- [JOB] A full, exact copy of the listing is needed, with images omitted.

- [DATA]
========================================
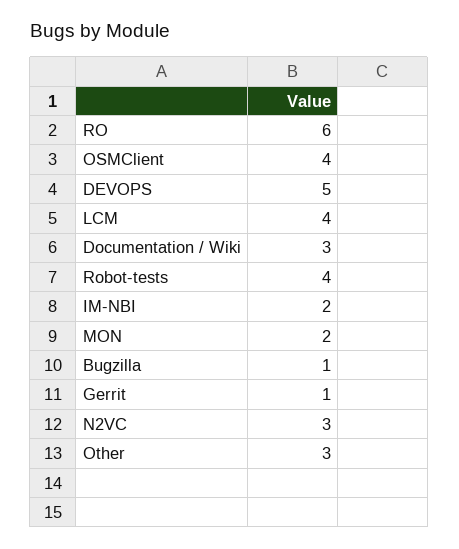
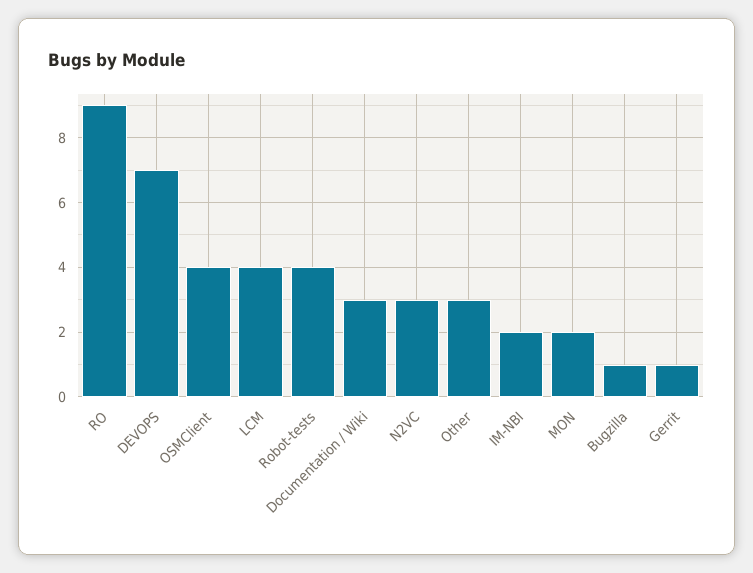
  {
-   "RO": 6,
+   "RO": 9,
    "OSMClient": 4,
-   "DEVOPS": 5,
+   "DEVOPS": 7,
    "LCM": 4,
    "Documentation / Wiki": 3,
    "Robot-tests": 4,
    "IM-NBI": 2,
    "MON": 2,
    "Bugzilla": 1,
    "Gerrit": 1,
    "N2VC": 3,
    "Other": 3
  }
========================================
- [EXERCISE OUTPUT]
  {
-   "RO": 6,
+   "RO": 9,
    "OSMClient": 4,
-   "DEVOPS": 5,
+   "DEVOPS": 7,
    "LCM": 4,
    "Documentation / Wiki": 3,
    "Robot-tests": 4,
    "IM-NBI": 2,
    "MON": 2,
    "Bugzilla": 1,
    "Gerrit": 1,
    "N2VC": 3,
    "Other": 3
  }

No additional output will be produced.